Instructions for the task → Could you set down only the lines from the one including "click(1204, 339)" to the end of the records below, inclusive and exact, leaving pictures out?

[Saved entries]

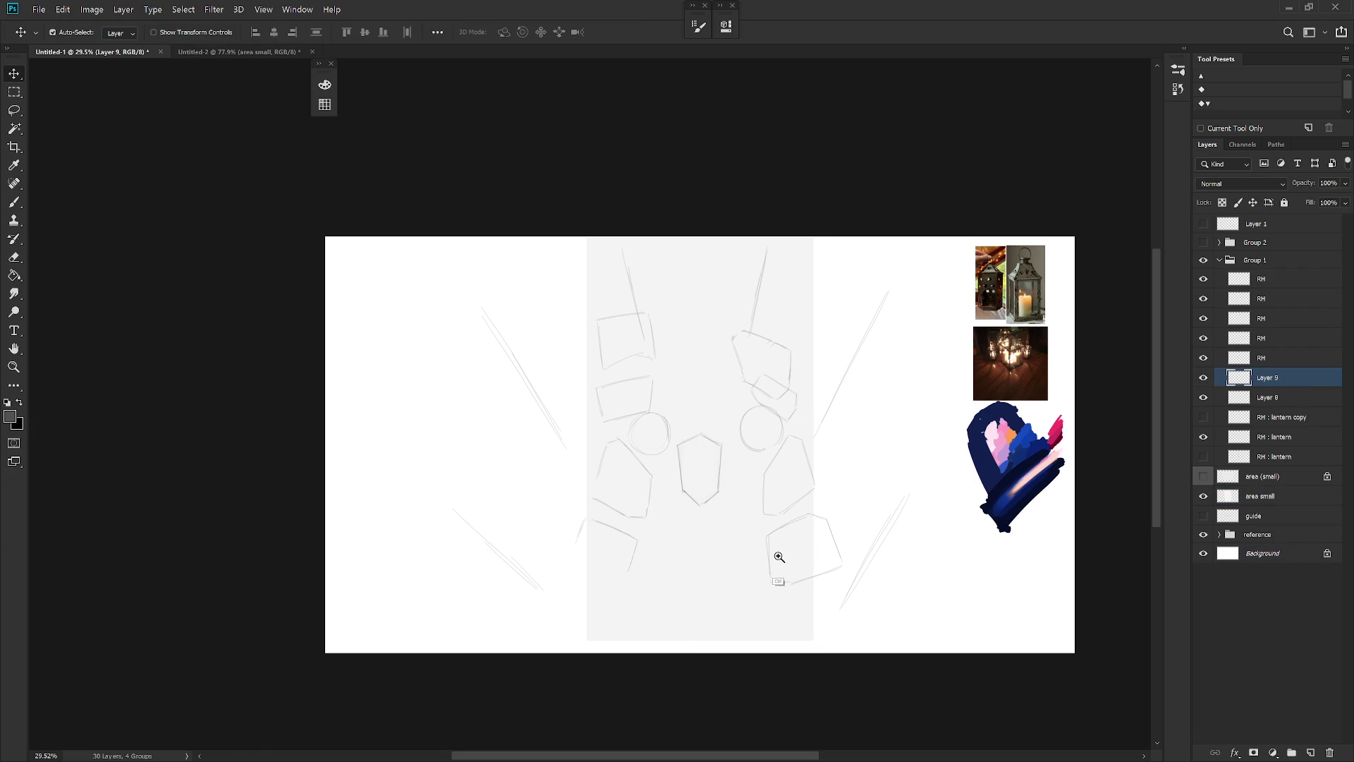
drag(778, 556, 789, 571)
key(b)
Duplicate Group 1 and select the RH layer holding the right-side shapes in the copy
click(1219, 261)
key(ctrl+j)
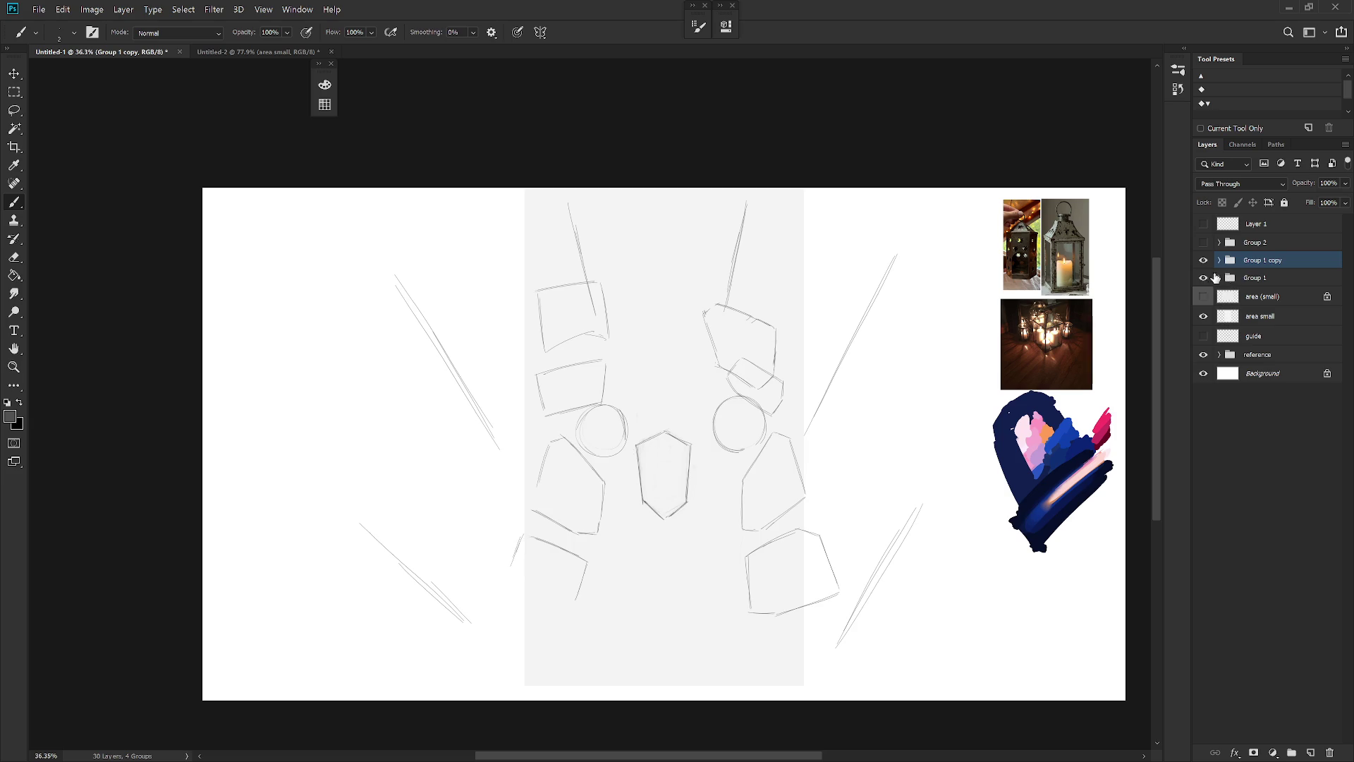
click(1219, 260)
click(1278, 381)
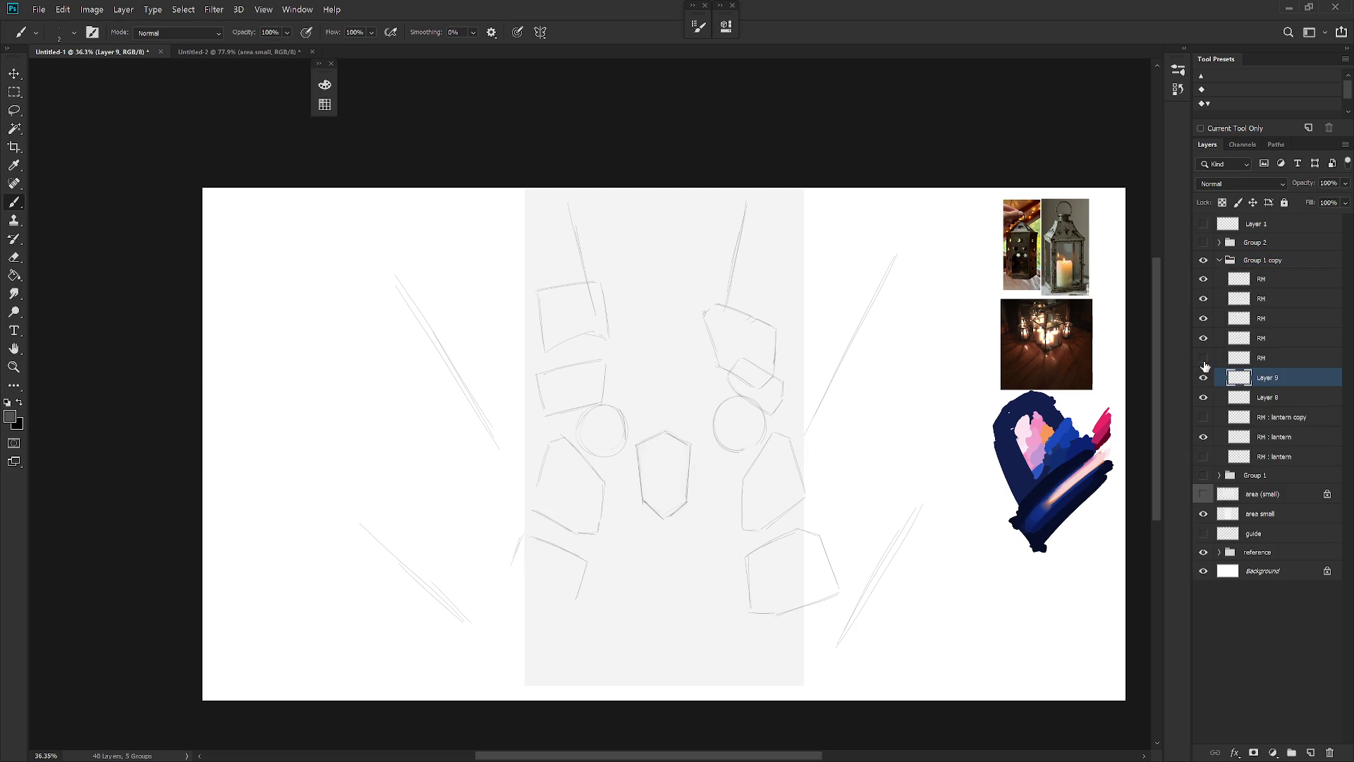
click(1204, 359)
click(1204, 340)
click(1204, 339)
click(1287, 339)
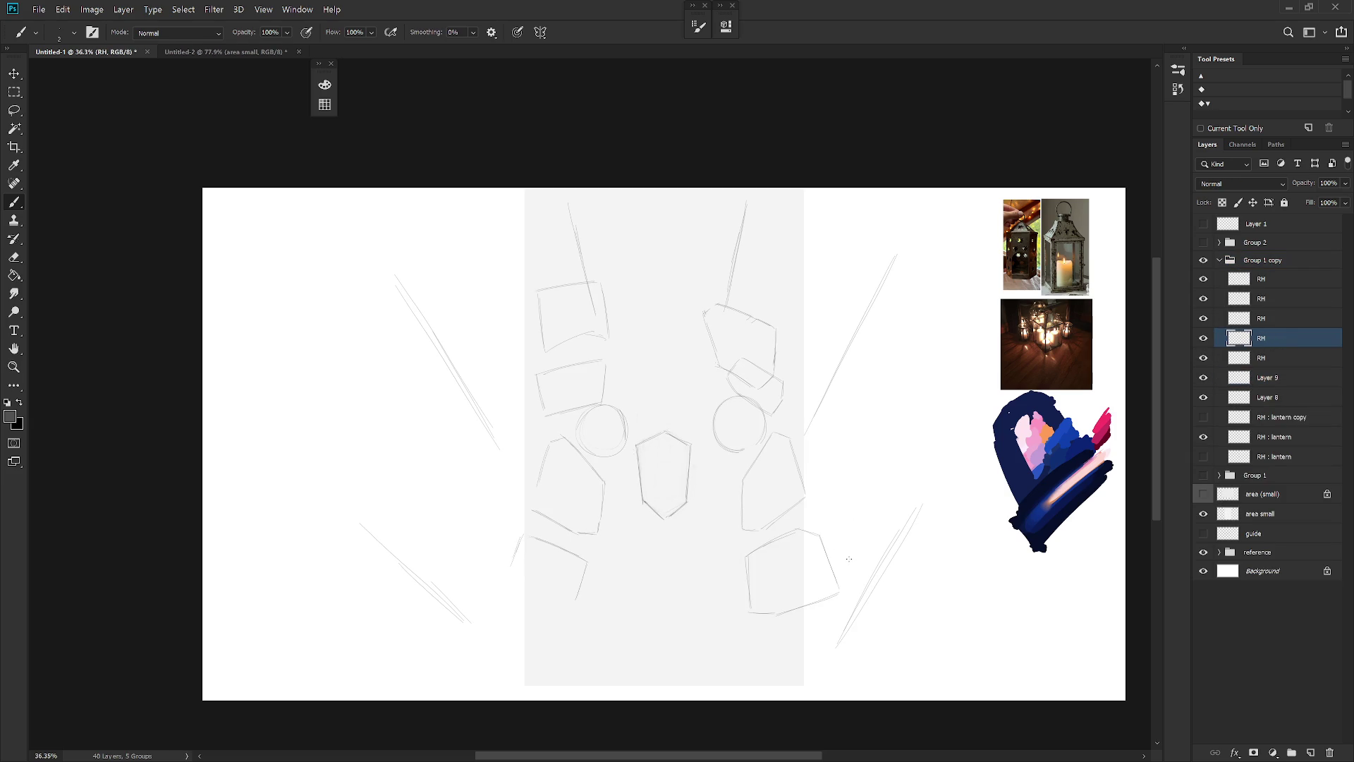
Lasso and delete the bottom-right box from that RH layer
key(l)
drag(861, 553, 836, 630)
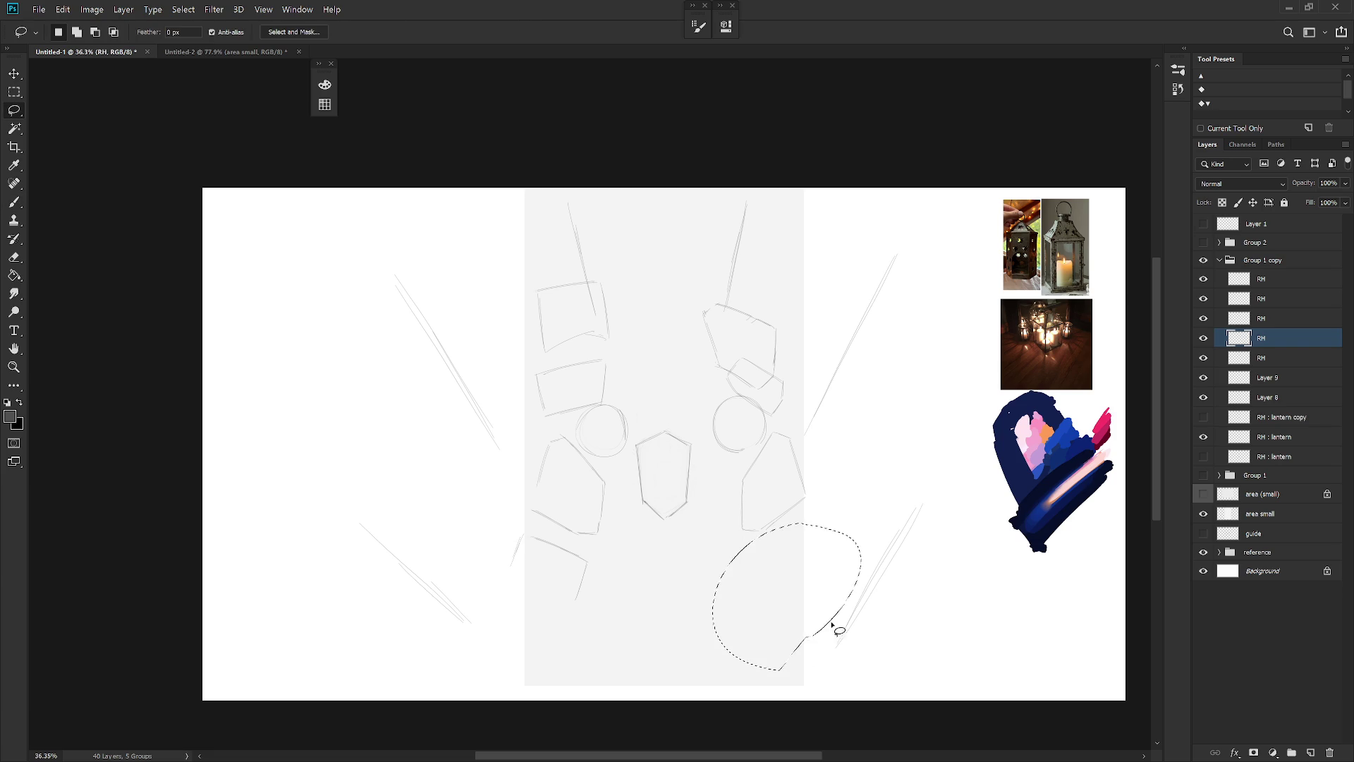
key(Delete)
key(ctrl+d)
key(b)
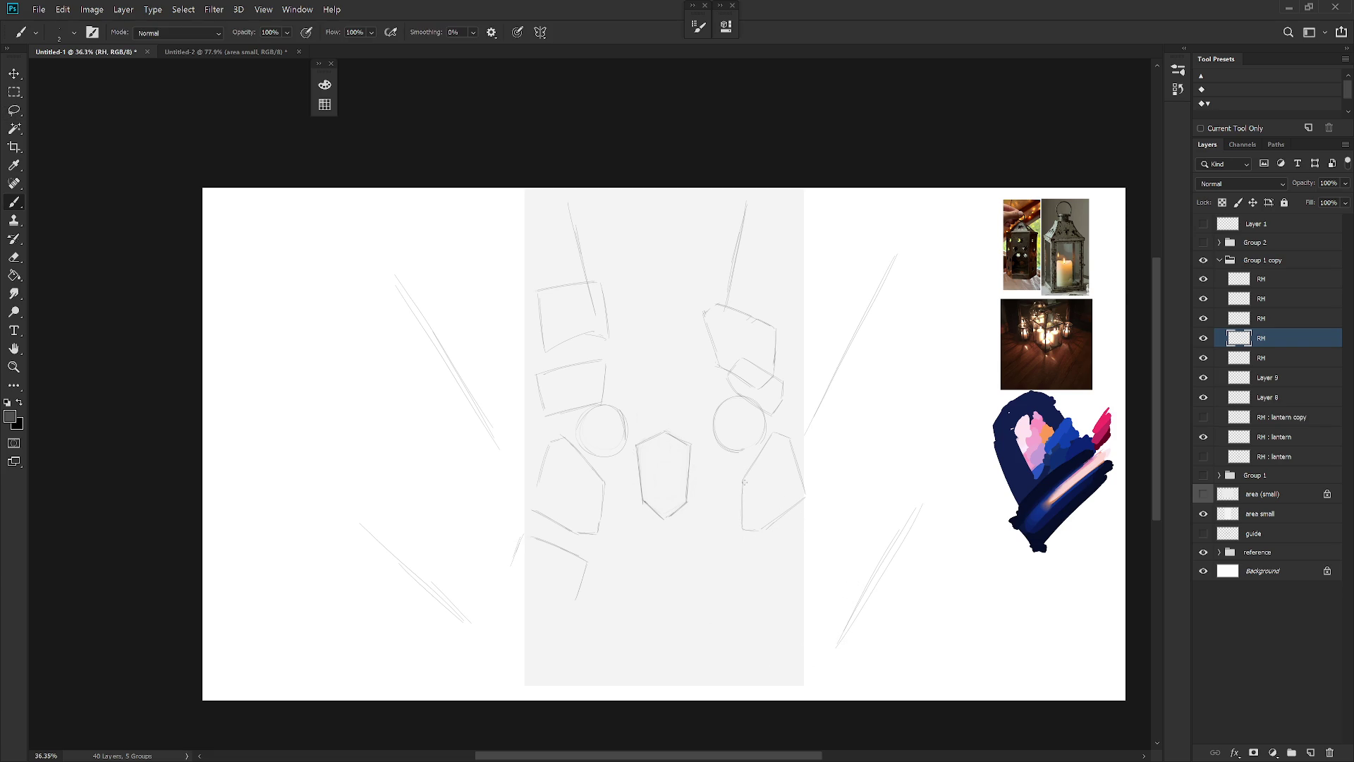
scroll(755, 510, up, 1)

Result for this task →
click(1204, 339)
click(1287, 339)
Lasso and delete the bottom-right box from that RH layer
key(l)
drag(861, 553, 836, 630)
key(Delete)
key(ctrl+d)
key(b)
scroll(755, 510, up, 1)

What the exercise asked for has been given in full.